Source data →
***

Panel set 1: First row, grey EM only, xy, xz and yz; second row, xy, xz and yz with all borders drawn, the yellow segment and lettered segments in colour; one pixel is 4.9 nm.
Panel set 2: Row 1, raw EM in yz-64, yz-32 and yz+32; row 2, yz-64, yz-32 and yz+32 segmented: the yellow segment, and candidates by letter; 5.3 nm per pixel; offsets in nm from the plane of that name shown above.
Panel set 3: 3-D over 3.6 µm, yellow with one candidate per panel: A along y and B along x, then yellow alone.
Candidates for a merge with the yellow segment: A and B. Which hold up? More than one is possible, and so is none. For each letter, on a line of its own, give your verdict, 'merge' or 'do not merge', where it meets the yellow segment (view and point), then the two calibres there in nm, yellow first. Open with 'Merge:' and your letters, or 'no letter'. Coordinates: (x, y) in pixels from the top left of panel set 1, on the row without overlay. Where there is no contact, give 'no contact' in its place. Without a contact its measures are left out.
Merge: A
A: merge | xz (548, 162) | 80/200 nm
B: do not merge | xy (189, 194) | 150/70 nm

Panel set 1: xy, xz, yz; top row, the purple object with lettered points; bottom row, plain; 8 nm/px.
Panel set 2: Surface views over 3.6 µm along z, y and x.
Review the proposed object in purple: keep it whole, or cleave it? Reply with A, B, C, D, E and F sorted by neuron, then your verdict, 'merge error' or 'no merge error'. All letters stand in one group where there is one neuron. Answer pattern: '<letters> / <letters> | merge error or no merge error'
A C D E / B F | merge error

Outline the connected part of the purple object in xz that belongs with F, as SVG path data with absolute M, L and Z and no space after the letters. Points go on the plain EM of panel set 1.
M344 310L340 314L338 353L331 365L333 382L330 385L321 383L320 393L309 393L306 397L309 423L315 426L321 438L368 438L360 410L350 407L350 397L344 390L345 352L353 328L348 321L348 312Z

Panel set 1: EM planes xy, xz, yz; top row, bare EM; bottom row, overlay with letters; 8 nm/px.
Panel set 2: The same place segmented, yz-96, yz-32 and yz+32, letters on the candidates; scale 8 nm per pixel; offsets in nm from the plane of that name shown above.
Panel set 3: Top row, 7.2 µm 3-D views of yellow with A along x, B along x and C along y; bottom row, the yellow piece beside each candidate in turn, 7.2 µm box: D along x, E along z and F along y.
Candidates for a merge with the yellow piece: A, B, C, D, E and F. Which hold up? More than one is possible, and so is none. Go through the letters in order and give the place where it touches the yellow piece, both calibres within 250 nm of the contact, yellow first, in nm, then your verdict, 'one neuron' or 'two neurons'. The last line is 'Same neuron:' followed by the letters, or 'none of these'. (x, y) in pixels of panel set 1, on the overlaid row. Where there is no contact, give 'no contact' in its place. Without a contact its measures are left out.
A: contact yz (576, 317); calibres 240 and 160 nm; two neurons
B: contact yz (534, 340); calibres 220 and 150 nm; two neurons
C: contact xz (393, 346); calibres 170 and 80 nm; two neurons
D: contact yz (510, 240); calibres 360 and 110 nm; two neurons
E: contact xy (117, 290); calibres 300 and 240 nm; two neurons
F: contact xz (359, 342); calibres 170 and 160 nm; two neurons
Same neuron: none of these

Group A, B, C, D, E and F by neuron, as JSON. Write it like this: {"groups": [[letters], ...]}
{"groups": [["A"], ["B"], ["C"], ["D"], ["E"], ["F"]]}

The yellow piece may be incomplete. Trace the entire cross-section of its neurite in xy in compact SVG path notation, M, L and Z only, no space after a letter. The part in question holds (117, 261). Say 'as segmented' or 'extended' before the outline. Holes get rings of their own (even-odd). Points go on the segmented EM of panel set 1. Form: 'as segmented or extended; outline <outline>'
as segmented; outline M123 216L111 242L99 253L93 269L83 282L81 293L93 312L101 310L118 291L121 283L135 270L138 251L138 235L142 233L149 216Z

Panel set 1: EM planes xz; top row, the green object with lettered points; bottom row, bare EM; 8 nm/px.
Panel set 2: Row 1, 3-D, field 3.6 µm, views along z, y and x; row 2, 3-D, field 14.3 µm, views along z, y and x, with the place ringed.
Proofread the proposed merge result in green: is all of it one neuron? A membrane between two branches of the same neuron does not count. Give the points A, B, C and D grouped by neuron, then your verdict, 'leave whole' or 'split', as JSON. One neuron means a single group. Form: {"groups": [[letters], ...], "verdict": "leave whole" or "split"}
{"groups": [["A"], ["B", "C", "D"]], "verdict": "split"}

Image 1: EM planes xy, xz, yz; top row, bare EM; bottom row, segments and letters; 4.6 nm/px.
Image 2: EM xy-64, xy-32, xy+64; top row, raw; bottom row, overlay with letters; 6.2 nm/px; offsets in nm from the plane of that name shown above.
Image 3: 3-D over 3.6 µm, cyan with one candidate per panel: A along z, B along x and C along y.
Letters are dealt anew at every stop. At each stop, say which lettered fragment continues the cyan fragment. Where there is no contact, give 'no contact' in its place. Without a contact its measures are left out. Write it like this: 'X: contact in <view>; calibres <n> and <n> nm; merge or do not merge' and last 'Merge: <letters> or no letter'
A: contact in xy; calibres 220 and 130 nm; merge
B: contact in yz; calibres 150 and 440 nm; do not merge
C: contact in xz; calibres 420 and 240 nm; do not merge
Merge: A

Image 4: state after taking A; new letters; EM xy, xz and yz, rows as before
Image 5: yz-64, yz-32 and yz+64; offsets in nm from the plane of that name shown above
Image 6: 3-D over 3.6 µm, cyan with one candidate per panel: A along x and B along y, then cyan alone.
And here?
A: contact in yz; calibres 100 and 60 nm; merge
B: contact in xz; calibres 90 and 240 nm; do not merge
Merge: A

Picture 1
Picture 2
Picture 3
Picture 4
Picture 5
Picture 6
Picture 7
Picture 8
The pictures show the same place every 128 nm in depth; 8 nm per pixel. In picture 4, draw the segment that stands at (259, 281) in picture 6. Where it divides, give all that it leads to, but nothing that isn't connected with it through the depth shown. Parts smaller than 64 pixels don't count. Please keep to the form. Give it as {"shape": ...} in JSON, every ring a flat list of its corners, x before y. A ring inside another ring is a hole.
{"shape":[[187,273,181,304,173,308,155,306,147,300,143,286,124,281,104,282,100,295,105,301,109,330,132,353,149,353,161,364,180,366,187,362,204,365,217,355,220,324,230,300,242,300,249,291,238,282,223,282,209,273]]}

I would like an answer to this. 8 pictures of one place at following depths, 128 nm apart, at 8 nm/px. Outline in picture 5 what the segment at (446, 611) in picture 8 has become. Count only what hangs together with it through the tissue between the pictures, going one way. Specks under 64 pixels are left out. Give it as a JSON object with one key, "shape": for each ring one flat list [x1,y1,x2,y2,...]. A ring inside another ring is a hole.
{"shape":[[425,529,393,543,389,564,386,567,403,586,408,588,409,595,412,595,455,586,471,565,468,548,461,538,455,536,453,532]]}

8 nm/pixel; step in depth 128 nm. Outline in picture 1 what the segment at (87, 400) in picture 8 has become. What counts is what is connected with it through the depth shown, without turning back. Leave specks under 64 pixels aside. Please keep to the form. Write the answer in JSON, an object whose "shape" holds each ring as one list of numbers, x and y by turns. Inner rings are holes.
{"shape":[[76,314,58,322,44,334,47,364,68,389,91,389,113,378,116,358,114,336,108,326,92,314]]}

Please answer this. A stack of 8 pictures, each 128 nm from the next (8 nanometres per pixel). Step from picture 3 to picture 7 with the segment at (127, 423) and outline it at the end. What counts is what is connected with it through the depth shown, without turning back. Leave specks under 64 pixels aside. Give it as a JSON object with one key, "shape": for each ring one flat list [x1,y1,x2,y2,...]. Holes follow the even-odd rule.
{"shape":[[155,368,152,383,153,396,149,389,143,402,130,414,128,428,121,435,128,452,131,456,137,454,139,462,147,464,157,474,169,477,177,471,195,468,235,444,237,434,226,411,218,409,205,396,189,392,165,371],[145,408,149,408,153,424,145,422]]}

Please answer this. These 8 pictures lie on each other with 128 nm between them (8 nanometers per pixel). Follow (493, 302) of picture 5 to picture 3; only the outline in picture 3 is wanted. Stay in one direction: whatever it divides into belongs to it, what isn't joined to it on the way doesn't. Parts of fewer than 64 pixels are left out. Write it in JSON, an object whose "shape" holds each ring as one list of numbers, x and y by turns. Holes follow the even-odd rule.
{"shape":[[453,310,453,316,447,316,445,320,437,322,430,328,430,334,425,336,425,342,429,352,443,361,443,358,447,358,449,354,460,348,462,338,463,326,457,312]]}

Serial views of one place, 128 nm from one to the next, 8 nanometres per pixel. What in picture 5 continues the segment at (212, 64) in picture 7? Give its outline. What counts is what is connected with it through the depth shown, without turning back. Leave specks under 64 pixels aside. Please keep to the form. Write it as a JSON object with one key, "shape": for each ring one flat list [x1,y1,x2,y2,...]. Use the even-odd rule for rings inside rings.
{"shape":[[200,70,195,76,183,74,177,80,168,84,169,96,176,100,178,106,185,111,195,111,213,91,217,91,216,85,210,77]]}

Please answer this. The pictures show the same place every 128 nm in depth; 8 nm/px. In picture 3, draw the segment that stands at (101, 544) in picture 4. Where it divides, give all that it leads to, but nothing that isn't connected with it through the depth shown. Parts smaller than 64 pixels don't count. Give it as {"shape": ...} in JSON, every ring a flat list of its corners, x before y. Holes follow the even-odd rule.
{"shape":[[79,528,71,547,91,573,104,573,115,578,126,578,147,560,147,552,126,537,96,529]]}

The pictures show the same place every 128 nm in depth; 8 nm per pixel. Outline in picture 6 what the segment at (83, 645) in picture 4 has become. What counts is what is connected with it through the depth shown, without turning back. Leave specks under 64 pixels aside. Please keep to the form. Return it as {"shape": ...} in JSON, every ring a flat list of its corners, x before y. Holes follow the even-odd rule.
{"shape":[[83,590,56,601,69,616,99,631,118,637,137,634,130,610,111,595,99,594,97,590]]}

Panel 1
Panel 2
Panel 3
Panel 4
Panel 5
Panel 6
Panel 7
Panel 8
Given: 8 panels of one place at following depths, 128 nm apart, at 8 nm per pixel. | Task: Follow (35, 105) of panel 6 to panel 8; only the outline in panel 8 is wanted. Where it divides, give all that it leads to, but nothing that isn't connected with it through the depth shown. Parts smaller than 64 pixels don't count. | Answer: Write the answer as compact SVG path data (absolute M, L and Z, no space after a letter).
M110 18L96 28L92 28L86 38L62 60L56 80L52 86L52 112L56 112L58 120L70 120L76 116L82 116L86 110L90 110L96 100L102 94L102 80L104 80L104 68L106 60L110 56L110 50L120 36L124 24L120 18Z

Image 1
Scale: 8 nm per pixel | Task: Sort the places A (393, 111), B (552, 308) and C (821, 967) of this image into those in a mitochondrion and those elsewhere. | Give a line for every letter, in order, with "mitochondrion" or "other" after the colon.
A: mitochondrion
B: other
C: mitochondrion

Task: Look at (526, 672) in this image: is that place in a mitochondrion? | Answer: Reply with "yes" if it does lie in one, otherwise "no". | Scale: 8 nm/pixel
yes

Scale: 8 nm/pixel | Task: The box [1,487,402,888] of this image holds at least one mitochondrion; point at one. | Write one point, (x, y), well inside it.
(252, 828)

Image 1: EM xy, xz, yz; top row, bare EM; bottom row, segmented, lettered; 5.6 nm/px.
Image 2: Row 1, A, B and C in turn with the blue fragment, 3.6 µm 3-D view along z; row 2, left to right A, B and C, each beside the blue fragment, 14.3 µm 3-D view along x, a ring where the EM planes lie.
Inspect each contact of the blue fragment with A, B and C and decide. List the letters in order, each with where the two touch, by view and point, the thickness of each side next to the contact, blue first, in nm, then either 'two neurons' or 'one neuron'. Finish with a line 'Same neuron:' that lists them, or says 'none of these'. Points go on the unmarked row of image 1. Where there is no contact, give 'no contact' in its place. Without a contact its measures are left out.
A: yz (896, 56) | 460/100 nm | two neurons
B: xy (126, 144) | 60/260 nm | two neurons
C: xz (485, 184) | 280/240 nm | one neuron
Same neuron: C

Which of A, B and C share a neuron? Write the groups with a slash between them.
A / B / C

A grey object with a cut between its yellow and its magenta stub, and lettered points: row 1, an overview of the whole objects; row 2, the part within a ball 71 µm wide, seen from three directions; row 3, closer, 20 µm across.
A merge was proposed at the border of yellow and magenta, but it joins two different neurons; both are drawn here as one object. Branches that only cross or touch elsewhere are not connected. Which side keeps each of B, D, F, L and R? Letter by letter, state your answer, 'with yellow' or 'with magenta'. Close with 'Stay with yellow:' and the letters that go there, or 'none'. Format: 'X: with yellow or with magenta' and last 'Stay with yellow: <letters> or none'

***

Your task →
Find the word "alone" in the listing and copy each line that contains it.

Answer to the exercise →
Panel set 3: 3-D over 3.6 µm, yellow with one candidate per panel: A along y and B along x, then yellow alone.
Image 6: 3-D over 3.6 µm, cyan with one candidate per panel: A along x and B along y, then cyan alone.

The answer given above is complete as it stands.